Gordon’s time at York is drawing to a close, with retirement beckoning at the end of the year. But the future of the campus is still his business, and he’s as busy as ever.

 ‘I’ve been thinking about habitat creation for specific species,’ he says. ‘Maybe coppicing an area of trees to attract willow tits – or marsh tits, if there are no willow tits locally.

‘It just draws you in – I feel personally invested, and very, very protective of what we’re doing here.’

After a single visit to this successful, flourishing site, I care about it too, and I’m certainly going to return later in the year to enjoy it in its summer splendour.

As I say my goodbyes, I clumsily try to express to Gordon how much I admire and respect what he’s achieved, and how I love the idea of him being here from the beginning, watching the incremental changes day by day as they slowly coalesce into something utterly transformed – and transformative.

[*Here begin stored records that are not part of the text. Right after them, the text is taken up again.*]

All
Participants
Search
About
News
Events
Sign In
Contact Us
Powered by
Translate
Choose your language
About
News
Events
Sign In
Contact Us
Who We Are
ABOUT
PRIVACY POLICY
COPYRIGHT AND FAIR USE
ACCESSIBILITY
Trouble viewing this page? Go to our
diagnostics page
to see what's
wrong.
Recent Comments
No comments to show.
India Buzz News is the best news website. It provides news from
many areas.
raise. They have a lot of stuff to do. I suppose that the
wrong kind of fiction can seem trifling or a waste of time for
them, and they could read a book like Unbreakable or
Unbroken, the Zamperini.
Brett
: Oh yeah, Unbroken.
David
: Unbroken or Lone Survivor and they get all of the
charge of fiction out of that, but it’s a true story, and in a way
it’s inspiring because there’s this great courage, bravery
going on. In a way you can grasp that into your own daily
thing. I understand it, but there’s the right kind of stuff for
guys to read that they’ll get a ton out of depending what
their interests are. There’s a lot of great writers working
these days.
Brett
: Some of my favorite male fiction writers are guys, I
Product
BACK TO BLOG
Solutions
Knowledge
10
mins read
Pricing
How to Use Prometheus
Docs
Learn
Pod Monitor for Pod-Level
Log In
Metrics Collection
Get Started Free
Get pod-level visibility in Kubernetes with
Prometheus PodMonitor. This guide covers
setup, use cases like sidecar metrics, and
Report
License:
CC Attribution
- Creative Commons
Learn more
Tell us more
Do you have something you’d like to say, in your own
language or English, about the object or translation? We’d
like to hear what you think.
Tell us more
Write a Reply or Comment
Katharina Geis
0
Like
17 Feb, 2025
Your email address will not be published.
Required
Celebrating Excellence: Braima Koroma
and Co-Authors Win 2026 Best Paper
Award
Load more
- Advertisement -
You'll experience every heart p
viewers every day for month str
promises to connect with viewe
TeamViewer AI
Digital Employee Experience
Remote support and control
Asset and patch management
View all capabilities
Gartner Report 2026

When Gordon protests that ‘It’s not my vision, I’m just doing my job,’ the ‘just’ in that sentence is doing a lot of heavy lifting. What he’s too modest to say – but what anyone with eyes can see, and what anyone with a heart will feel – is that he’s leaving behind him a unique living legacy, one that will touch and enrich lives without number in the years to come.

Gordon Eastham showing a group around at a YRN summer site visit event in 2024.